RECORDS SUPPLIED Start Marker
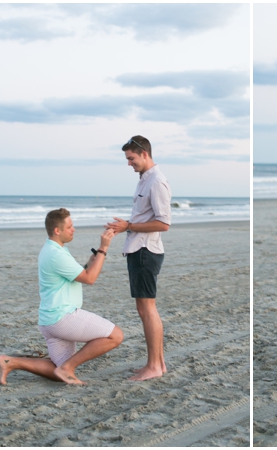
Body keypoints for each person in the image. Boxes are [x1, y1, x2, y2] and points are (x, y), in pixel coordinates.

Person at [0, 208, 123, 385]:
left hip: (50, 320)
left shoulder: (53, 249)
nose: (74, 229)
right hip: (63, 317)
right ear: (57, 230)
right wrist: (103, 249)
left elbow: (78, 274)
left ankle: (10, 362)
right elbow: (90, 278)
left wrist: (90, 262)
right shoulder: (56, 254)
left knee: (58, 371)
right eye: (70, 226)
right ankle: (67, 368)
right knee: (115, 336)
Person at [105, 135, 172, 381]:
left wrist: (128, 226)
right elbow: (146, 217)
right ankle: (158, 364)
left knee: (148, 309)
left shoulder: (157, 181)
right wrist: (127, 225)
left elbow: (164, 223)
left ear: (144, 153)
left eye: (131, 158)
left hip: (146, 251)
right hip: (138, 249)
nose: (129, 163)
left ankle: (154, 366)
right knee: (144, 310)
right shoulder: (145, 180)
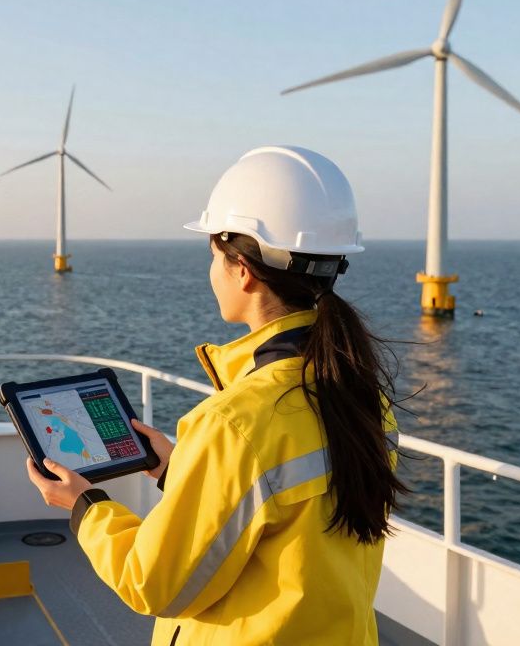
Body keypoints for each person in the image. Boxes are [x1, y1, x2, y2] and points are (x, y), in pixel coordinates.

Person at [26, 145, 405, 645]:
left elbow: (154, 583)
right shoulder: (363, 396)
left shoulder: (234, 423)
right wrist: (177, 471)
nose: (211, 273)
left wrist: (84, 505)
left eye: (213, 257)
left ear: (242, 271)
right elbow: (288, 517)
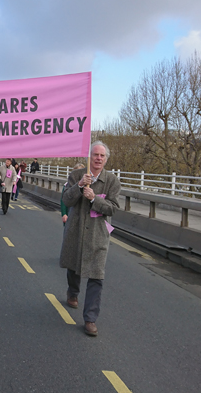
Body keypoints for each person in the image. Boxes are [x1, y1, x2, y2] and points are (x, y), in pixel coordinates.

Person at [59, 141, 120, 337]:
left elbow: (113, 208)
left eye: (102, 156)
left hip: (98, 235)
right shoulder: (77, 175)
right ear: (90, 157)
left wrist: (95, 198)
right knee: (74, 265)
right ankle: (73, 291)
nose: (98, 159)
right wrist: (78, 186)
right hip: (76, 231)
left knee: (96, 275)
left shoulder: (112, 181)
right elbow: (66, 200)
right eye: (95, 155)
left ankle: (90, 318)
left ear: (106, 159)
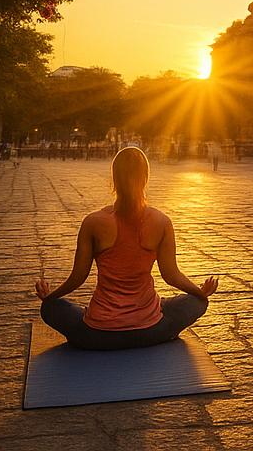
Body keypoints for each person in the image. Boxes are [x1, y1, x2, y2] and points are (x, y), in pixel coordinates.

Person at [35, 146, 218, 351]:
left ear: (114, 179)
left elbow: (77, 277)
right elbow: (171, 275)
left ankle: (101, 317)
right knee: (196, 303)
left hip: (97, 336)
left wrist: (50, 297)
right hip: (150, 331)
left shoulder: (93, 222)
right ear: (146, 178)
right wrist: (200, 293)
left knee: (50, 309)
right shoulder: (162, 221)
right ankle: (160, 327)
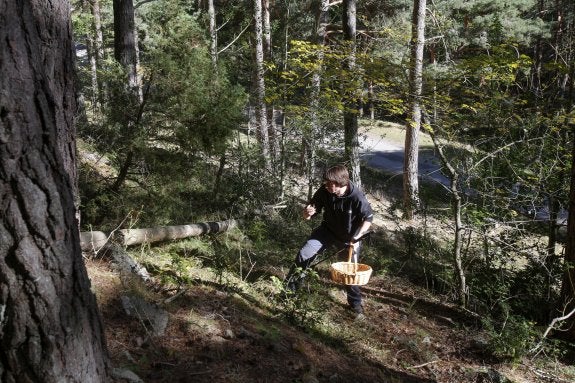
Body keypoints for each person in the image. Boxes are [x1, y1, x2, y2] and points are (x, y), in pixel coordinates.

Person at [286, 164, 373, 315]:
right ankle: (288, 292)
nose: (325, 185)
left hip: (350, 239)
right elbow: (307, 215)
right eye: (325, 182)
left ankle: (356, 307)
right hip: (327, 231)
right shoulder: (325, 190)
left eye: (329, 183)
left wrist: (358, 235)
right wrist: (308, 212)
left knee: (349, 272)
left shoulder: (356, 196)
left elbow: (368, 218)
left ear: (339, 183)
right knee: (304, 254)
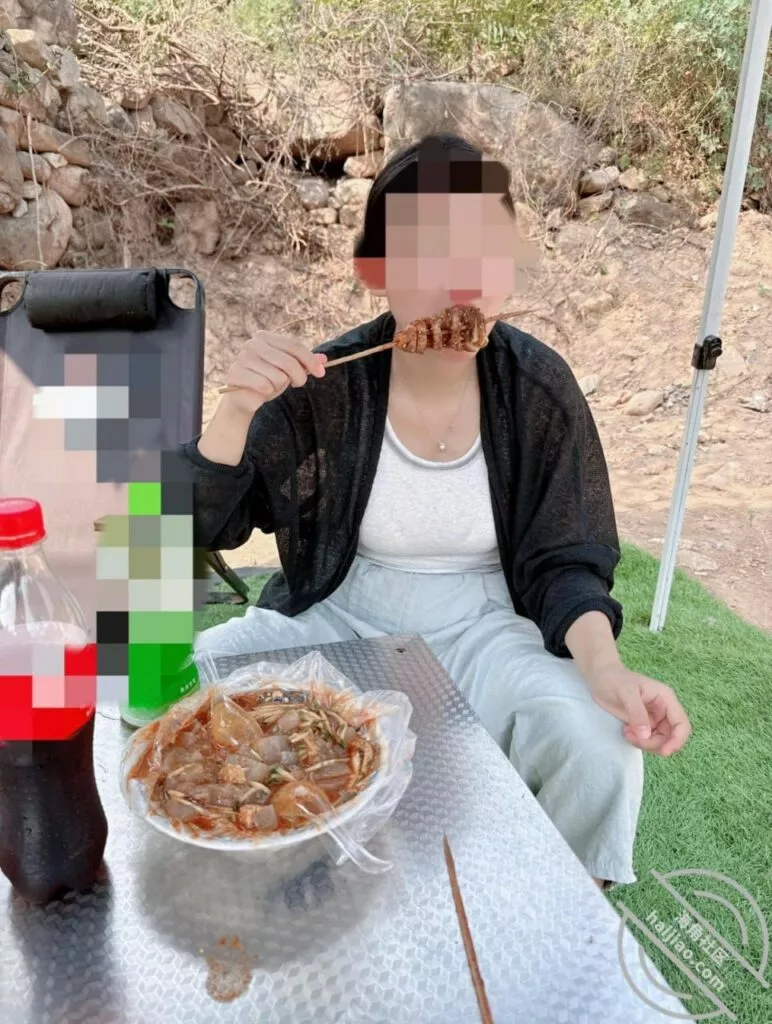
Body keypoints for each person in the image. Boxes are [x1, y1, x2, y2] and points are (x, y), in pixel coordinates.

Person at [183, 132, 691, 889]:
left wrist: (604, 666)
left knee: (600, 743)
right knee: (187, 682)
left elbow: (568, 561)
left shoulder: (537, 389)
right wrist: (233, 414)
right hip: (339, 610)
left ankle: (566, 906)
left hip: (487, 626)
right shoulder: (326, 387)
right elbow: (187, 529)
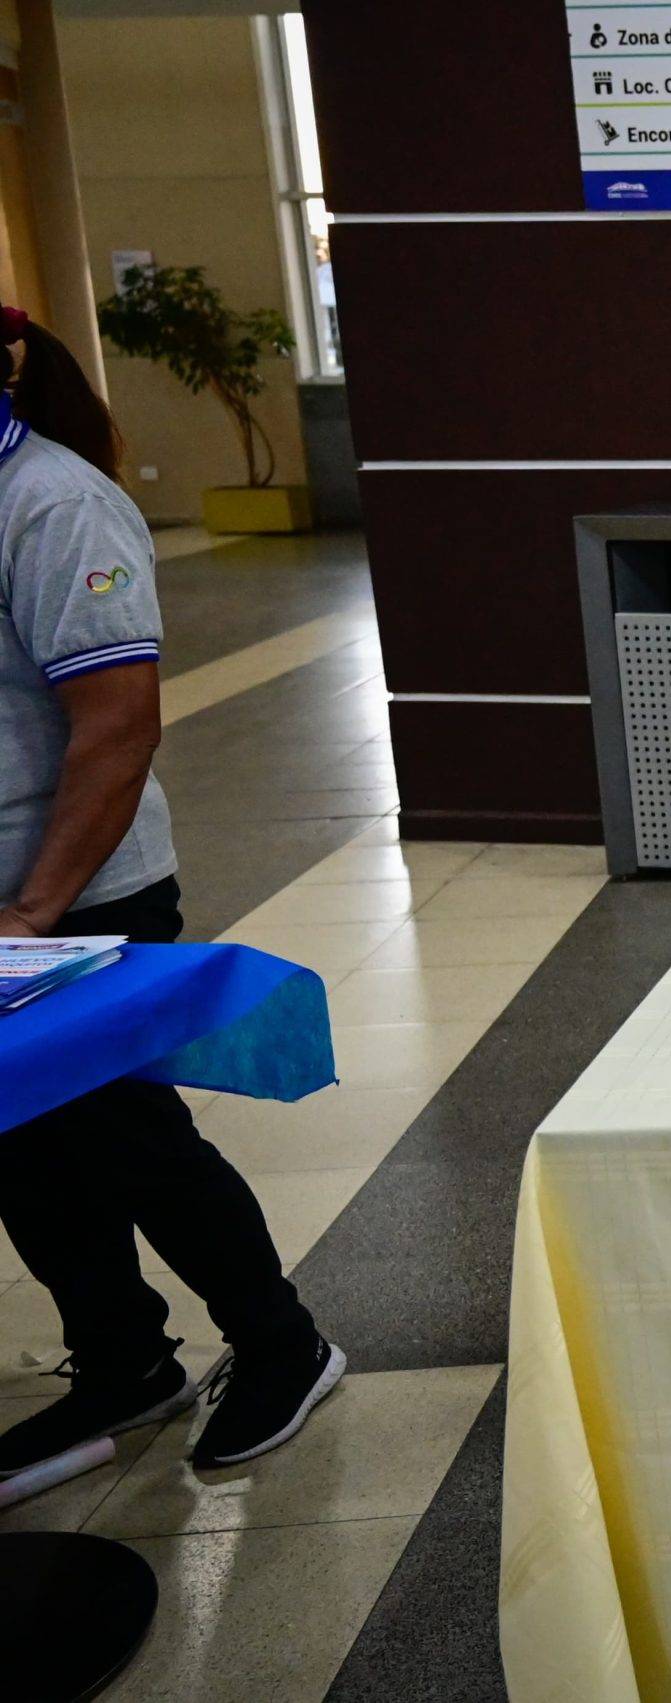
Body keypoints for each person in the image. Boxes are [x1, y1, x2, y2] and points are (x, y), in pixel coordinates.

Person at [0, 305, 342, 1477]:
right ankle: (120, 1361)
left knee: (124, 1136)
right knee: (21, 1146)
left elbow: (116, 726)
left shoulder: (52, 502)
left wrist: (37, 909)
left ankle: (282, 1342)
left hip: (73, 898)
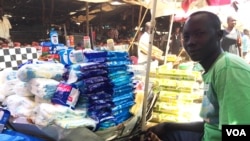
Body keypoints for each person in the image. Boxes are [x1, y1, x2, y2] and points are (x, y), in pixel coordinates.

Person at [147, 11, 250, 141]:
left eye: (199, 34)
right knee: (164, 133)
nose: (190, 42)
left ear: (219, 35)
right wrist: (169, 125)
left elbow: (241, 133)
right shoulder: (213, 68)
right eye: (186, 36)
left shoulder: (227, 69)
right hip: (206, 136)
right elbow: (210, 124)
RECORDS SUPPLIED End Marker
§ **AIM OF THE TASK**
Exact copy, no pictures: please print the data above once more.

§ **RESPONSE**
Body keypoints for each person in the image. Boxes are [x1, y1, x2, y2] and points are (x, y), in pixel coordinates.

Person at [0, 208, 123, 385]:
left hip: (50, 320)
left shoulder: (53, 249)
nose: (74, 229)
right hip: (63, 317)
right ear: (57, 230)
right wrist: (103, 249)
left elbow: (78, 274)
left ankle: (10, 362)
right elbow: (90, 278)
left wrist: (90, 262)
right shoulder: (56, 254)
left knee: (58, 371)
right eye: (70, 226)
right ankle: (67, 368)
right knee: (115, 336)
Person at [105, 135, 172, 381]:
left wrist: (128, 226)
right elbow: (146, 217)
right ankle: (158, 364)
left knee: (148, 309)
left shoulder: (157, 181)
right wrist: (127, 225)
left elbow: (164, 223)
left ear: (144, 153)
left eye: (131, 158)
left hip: (146, 251)
right hip: (138, 249)
nose: (129, 163)
left ankle: (154, 366)
right knee: (144, 310)
right shoulder: (145, 180)
Body keypoints for each person in the image. Boxes are [x1, y1, x2, y2] and points are (x, y), in pixel coordinates.

Person at [26, 145, 405, 645]:
left elbow: (154, 583)
right shoulder: (363, 396)
left shoulder: (234, 423)
right wrist: (177, 471)
nose: (211, 273)
left wrist: (84, 505)
left eye: (213, 257)
left ear: (242, 271)
right elbow: (288, 517)
Body keypoints for each person in the image. Boxes are [x1, y1, x2, y2] and points are (x, y), in pixel coordinates.

Person at [59, 141, 120, 337]:
left elbow: (113, 208)
left eye: (102, 156)
left hip: (98, 235)
right shoulder: (77, 175)
right ear: (90, 157)
left wrist: (95, 198)
right knee: (74, 265)
right ankle: (73, 291)
nose: (98, 159)
right wrist: (78, 186)
right hip: (76, 231)
left knee: (96, 275)
left shoulder: (112, 181)
right elbow: (66, 200)
right eye: (95, 155)
left ankle: (90, 318)
left ear: (106, 159)
Body keypoints for each person in the image. Boxes are [x1, y1, x2, y2] and points are (x, y), in pixel coordinates.

Person at [35, 146, 218, 351]:
left ear: (114, 179)
left elbow: (77, 277)
right elbow: (171, 275)
left ankle: (101, 317)
right knee: (196, 303)
left hip: (97, 336)
left wrist: (50, 297)
right hip: (150, 331)
left shoulder: (93, 222)
right ear: (146, 178)
right wrist: (200, 293)
left knee: (50, 309)
right shoulder: (162, 221)
right ankle: (160, 327)
Body keypoints for each person in the image. Boxes are [x1, y1, x2, y2] and points are (x, y), in pixel coordinates.

Person at [286, 164, 373, 315]:
right ankle: (288, 292)
nose: (325, 185)
left hip: (350, 239)
right elbow: (307, 215)
right eye: (325, 182)
left ankle: (356, 307)
right hip: (327, 231)
right shoulder: (325, 190)
left eye: (329, 183)
left wrist: (358, 235)
right wrist: (308, 212)
left knee: (349, 272)
left shoulder: (356, 196)
left elbow: (368, 218)
left ear: (339, 183)
right knee: (304, 254)
Body keypoints for each person in the image. Boxes are [x1, y1, x2, y2] and points are (x, y), in pixel coordinates.

Person at [183, 132, 691, 889]:
left wrist: (604, 666)
left knee: (600, 743)
right knee: (187, 682)
left elbow: (568, 561)
left shoulder: (537, 389)
right wrist: (233, 414)
right hip: (339, 610)
left ankle: (566, 906)
left hip: (487, 626)
right shoulder: (326, 387)
right elbow: (187, 529)
Body keypoints for each person in the image. Boxes are [x1, y1, x2, y2] and points are (x, y), in pixel coordinates.

Person at [0, 305, 342, 1477]:
right ankle: (120, 1361)
left knee: (124, 1136)
right knee: (21, 1146)
left elbow: (116, 726)
left shoulder: (52, 502)
left wrist: (37, 909)
left ankle: (282, 1342)
left hip: (73, 898)
Body keypoints for each person in the image. Boxes are [x1, y1, x2, y2] and points are (x, y), in pixel coordinates.

Person at [147, 11, 250, 141]:
left eye: (199, 34)
right knee: (164, 133)
nose: (190, 42)
left ear: (219, 35)
right wrist: (169, 125)
left elbow: (241, 133)
right shoulder: (213, 68)
right eye: (186, 36)
left shoulder: (227, 69)
right hip: (206, 136)
right elbow: (210, 124)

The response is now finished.